The British Phonographic Institute, or BPI, said warnings would be posted on the Internet threatening court action against the pirates.
Research commissioned by the institute has shown that some 8 million people now download music from the Internet and 7.4 million — or 92 percent — admit doing so illegally.
As a result, consumers are expected to spend 32 percent less on albums and 59 percent less on singles than they did last year, the institute warned.
"There is no clearer evidence of the damage that illegal downloading is doing to British music and the British music industry," said BPI chairman Peter Jamieson.
"Illegal file-sharing is causing real financial damage to artists, to songwriters, to record companies, publishers, retailers and everyone involved in the business."
The institute said that in 2002 there were 184 million cases of piracy, while legitimate CD album sales totaled 222 million.
Britain's 1988 Copyright, Designs and Patents Act outlaws file-sharing, where Internet users share music with others.
The BPI said it is posting an instant messenger on the Internet that tells people to disable the file-sharing software on their computers, or face court action.
The aim of the campaign is to make users of file-sharing networks aware they are infringing copyright law, the institute said.

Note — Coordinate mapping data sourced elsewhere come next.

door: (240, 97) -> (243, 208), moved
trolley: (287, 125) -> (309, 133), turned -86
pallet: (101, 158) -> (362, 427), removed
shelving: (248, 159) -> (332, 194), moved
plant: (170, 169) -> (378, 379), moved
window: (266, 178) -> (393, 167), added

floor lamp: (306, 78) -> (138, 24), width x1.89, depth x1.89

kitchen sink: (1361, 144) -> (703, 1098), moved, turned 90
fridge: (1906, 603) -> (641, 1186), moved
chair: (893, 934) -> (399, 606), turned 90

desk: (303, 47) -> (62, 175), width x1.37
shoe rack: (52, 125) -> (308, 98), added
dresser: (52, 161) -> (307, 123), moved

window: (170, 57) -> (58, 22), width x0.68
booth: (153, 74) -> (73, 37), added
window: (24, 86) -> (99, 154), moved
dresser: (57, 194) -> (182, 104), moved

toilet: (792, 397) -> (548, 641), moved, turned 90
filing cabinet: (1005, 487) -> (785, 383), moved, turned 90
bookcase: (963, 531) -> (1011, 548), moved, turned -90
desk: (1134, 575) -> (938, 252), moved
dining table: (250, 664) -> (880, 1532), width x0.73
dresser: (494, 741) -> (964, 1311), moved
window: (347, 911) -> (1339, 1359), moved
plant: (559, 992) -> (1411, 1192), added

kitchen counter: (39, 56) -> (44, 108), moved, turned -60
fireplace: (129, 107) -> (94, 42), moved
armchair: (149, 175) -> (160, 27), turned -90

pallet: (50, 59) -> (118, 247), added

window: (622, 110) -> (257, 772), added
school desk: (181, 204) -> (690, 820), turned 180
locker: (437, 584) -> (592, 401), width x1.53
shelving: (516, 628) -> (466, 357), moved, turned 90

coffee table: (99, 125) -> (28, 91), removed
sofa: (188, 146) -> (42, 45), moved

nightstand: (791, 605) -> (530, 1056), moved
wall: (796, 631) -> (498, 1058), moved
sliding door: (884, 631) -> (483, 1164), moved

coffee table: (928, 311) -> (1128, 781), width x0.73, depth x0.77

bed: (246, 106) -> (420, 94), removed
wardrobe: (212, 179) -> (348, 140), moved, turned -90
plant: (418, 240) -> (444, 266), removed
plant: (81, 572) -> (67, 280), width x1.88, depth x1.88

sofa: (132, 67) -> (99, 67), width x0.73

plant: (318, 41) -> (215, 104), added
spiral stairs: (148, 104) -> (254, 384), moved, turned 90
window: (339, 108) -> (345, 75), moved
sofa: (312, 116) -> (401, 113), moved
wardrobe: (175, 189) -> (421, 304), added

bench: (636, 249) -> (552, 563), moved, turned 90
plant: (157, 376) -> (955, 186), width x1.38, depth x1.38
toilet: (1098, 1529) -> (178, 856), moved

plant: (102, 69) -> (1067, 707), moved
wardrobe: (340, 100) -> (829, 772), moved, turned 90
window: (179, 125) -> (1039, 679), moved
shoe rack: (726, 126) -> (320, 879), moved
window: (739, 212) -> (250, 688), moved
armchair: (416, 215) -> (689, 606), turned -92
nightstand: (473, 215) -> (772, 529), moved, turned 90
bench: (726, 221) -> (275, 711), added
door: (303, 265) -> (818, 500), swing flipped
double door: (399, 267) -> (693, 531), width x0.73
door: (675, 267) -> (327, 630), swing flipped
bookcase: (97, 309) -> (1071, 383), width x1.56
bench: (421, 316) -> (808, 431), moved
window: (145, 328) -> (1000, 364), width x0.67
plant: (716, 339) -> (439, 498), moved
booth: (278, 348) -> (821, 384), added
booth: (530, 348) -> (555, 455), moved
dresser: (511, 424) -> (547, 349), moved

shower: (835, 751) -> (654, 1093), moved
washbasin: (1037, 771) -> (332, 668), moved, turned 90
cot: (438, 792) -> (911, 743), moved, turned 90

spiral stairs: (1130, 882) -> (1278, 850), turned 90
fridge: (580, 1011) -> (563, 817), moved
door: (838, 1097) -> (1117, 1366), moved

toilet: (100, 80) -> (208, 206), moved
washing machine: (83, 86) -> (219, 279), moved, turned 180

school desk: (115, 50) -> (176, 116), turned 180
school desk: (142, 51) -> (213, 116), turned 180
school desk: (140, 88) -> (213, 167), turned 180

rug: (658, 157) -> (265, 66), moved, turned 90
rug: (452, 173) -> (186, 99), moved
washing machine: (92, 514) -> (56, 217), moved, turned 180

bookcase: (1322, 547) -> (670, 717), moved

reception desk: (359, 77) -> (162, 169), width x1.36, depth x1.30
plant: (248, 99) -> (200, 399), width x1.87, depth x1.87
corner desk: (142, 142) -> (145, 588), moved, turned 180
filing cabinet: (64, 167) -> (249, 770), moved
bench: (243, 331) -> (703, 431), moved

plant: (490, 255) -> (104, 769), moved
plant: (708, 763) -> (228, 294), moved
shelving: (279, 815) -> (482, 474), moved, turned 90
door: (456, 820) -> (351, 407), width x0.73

"There is no excuse whatsoever for people taking music without permission," said Jamieson.
"There are literally hundreds of thousands of tracks available on legal Internet music services in Britain, and the number of tracks available and the number of services providing them grows weekly."
The survey, jointly commissioned by the BPI and the British Video Association, was based on a sample of 3,667 people aged 12 to 74. No margin of error was given.
Britain's music industry is worth almost 5 billion pounds (US$9 billion) a year and employs around 126,000 people.